A Randomized Trial of Mesenchymal Stromal Cells for Moderate to Severe Acute Respiratory Distress Syndrome from COVID-19

Abstract

Rationale: There are limited therapeutic options for patients with coronavirus disease (COVID-19)-related acute respiratory distress syndrome with inflammation-mediated lung injury. Mesenchymal stromal cells offer promise as immunomodulatory agents. Objectives: Evaluation of efficacy and safety of allogeneic mesenchymal cells in mechanically-ventilated patients with moderate or severe COVID-19-induced respiratory failure. Methods: Patients were randomized to two infusions of 2 million cells/kg or sham infusions, in addition to the standard of care. We hypothesized that cell therapy would be superior to sham control for the primary endpoint of 30-day mortality. The key secondary endpoint was ventilator-free survival within 60 days, accounting for deaths and withdrawals in a ranked analysis. Measurements and Main Results: At the third interim analysis, the data and safety monitoring board recommended that the trial halt enrollment as the prespecified mortality reduction from 40% to 23% was unlikely to be achieved (n = 222 out of planned 300). Thirty-day mortality was 37.5% (42/112) in cell recipients versus 42.7% (47/110) in control patients (relative risk [RR], 0.88; 95% confidence interval, 0.64-1.21; P = 0.43). There were no significant differences in days alive off ventilation within 60 days (median rank, 117.3 [interquartile range, 60.0-169.5] in cell patients and 102.0 [interquartile range, 54.0-162.5] in control subjects; higher is better). Resolution or improvement of acute respiratory distress syndrome at 30 days was observed in 51/104 (49.0%) cell recipients and 46/106 (43.4%) control patients (odds ratio, 1.36; 95% confidence interval, 0.57-3.21). There were no infusion-related toxicities and overall serious adverse events over 30 days were similar. Conclusions: Mesenchymal cells, while safe, did not improve 30-day survival or 60-day ventilator-free days in patients with moderate and/or severe COVID-19-related acute respiratory distress syndrome.

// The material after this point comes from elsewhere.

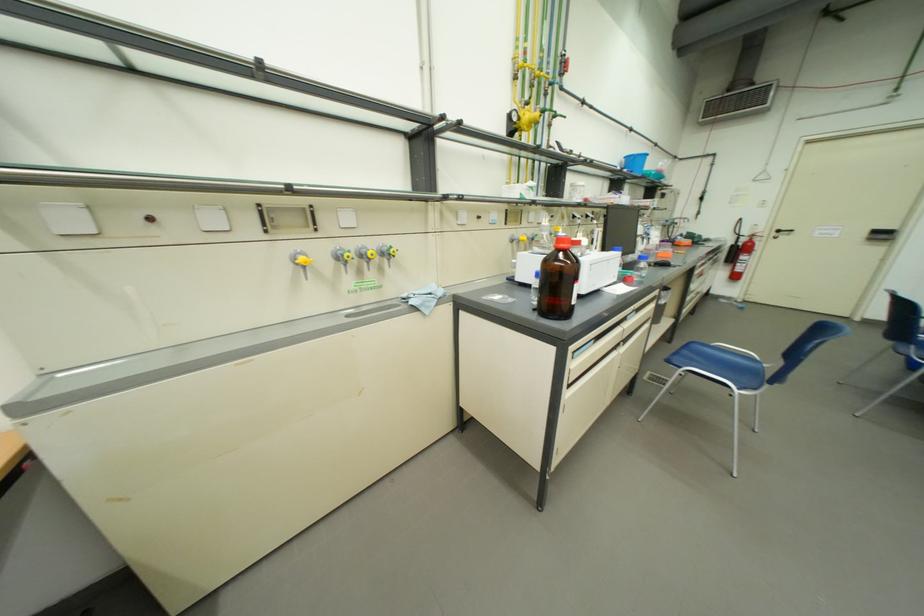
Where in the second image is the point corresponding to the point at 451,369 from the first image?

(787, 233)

Keywords: SARS-CoV-2; clinical trial; mechanical ventilation; stem cells; survival.

Figure 1.

CONSORT (Consolidated Standards of Reporting Trials) diagram. *The most common reasons for not meeting inclusion/exclusion criteria included not having moderate and/or severe acute respiratory distress syndrome or requiring mechanical ventilator support (n = 533) and intubation greater than 72 hours (n = 208). ^†Three subjects discontinued intervention because of death (MSC = 1 and placebo = 2). ^‡Discontinued intervention means the second infusion was not administered. LAR = legally authorized representative; MSC = mesenchymal stromal cell.

Figure 2.

Survival and key secondary endpoint. (A) Depicts survival by randomization group. The tick marks show the censoring of data. (B) Depicts the distributions of rank by randomization group from the rank-based assessment of the key secondary endpoint, days alive, and free of mechanical ventilation at Day 60. Higher ranks correspond to better outcomes (i.e., fewer d on mechanical ventilation), and deaths were assigned the worst ranks in order of time of death. (C) Depicts the proportion of patients alive and off mechanical ventilation, alive on mechanical ventilation, alive with unknown ventilation status, withdrawn, or died, by randomization group over each study day from randomization through Day 60. CI = confidence interval; IQR = interquartile range; MSC = mesenchymal stromal cell.

Figure 3.

Subgroup analyses of the primary endpoint. Subgroup analyses of the primary endpoint in key clinical subgroups were prespecified. Per protocol, strata in which the number of patients assigned to a specific group is less than 20 were not considered. ARDS = acute respiratory distress syndrome; BMI = body mass index; CI = confidence interval; DM = diabetes mellitus; MSC = mesenchymal stromal cell.